▶ **JOB**
Using the string "Yerbera" as the key, pull each matching line out of the records below.

Stored data entries:
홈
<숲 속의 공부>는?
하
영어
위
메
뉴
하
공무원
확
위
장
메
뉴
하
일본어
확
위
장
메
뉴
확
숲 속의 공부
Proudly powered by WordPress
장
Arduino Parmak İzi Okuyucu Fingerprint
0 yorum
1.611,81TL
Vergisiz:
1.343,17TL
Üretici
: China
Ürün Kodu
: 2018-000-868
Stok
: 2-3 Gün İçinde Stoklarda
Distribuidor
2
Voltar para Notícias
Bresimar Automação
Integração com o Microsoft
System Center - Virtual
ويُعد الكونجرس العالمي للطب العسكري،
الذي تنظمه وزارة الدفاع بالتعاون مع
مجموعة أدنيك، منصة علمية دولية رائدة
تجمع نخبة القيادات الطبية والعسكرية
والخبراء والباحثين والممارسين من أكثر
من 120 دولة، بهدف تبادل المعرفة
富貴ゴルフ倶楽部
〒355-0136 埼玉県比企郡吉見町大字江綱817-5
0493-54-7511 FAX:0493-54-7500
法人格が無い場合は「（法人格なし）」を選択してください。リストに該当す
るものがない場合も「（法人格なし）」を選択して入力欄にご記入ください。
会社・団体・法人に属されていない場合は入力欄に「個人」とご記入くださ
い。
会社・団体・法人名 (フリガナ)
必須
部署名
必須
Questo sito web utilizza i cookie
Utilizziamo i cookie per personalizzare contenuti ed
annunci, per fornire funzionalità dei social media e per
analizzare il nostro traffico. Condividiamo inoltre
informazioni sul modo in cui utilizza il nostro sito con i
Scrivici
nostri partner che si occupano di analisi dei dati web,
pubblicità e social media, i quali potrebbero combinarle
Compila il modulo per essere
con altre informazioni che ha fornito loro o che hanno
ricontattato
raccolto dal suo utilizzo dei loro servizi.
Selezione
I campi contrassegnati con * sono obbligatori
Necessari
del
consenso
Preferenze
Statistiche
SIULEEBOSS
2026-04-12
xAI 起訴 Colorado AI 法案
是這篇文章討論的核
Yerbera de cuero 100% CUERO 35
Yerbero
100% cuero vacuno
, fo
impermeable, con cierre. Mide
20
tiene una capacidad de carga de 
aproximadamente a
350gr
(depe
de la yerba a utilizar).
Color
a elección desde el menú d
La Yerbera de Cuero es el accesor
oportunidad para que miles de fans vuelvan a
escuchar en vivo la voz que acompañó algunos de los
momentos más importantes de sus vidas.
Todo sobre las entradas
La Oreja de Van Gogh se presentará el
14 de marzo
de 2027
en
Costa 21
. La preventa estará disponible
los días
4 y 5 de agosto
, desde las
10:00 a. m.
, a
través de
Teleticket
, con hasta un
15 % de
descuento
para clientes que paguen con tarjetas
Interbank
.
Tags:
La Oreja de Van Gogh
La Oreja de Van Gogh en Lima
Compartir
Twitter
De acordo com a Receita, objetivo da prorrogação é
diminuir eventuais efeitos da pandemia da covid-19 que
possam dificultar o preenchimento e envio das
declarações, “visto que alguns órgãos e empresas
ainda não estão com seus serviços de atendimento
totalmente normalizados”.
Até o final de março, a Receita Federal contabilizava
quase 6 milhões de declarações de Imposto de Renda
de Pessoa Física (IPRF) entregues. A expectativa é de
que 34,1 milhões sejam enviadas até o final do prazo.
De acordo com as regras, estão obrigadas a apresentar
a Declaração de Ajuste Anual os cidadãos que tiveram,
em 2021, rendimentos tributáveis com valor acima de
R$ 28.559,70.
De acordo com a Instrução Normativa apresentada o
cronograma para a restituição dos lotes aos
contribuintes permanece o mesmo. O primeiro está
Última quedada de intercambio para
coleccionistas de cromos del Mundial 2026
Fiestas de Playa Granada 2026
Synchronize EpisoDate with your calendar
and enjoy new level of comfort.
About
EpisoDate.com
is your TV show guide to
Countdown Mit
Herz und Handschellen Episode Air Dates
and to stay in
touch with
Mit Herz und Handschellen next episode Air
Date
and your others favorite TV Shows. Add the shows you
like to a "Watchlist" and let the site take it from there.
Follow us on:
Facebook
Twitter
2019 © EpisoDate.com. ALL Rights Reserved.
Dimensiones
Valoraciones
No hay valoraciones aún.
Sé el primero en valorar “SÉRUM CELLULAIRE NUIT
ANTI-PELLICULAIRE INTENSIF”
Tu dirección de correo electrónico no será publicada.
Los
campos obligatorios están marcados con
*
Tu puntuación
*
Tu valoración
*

▶ **TASK ANSWER**
Yerbera de cuero 100% CUERO 35
La Yerbera de Cuero es el accesor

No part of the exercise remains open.